Media Blog

Trust Us

We can keep a secret, writes former U.N. correspondent Michael Berlin:

On Nov. 4 of [1979], Islamic militants stormed and occupied the U.S. Embassy compound in Tehran and took hostage the more than 70 Americans there.
But six American officials happened to be outside the compound, elsewhere in the Iranian capital, at the time of the takeover. The militants never realized that some Americans were missing; they were being sheltered by Canadian diplomats in Tehran, who were risking their own safety to protect them.
At that time, I was a reporter covering the United Nations for the New York Post and The Washington Post. On the second day after the takeover, I got hold of a published diplomatic list of Americans attached to the embassy in Iran, just to try to put names to the hostages.

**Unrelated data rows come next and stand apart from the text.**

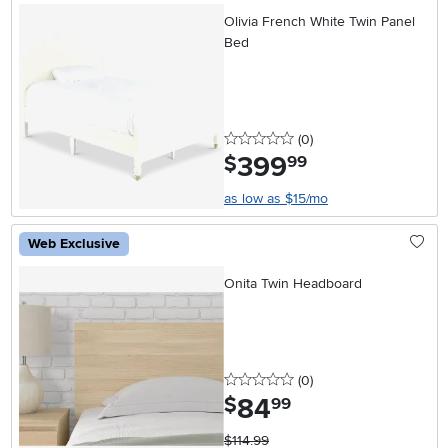
Olivia French White Twin Panel
Bed
0 stars
reviews
(0
)
399
.
$
99
as low as $15/mo
Web Exclusive
Onita Twin Headboard
0 stars
reviews
(0
)
84
.
$
99
$114.99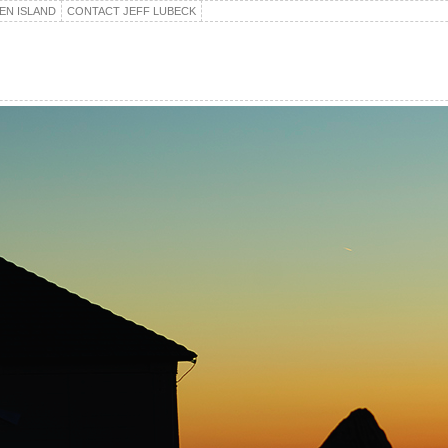
EN ISLAND
CONTACT JEFF LUBECK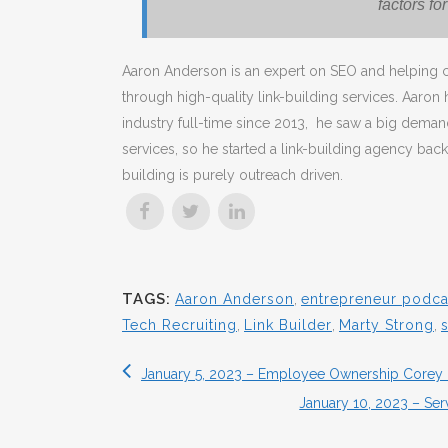
factors fo
Aaron Anderson is an expert on SEO and helping c
through high-quality link-building services. Aaron
industry full-time since 2013, he saw a big demand
services, so he started a link-building agency back
building is purely outreach driven.
TAGS:
Aaron Anderson
,
entrepreneur podca
Tech Recruiting
,
Link Builder
,
Marty Strong
,
January 5, 2023 – Employee Ownership Corey 
January 10, 2023 – Ser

So did journalists all over Washington, and in newsrooms across America.
I noticed a discrepancy in the numbers: People on the list outnumbered hostages announced by the militants.

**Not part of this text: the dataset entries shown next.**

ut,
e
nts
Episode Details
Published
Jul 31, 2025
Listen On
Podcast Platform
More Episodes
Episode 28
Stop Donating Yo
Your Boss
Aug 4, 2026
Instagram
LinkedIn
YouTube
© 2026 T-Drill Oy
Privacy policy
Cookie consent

Tom Maguire cuts to the chase: “With easily identifiable potential victims and villains, the press sat on the story.”
This is what we refer to in the industry as a “no-brainer.” The connection between this incident and more recent leak controversies — in which consequences of exposing classified terrorist-tracking programs have not been as intuitive – is tenuous at best. Yet according to the author, “The Canada-hostage story proves that reporters and news organizations can be trusted, en masse, to make the right call on security information they uncover.”
No. It proves that the press usually makes the right call when the right call is mind-numbingly obvious. Interesting story, but wrong conclusion.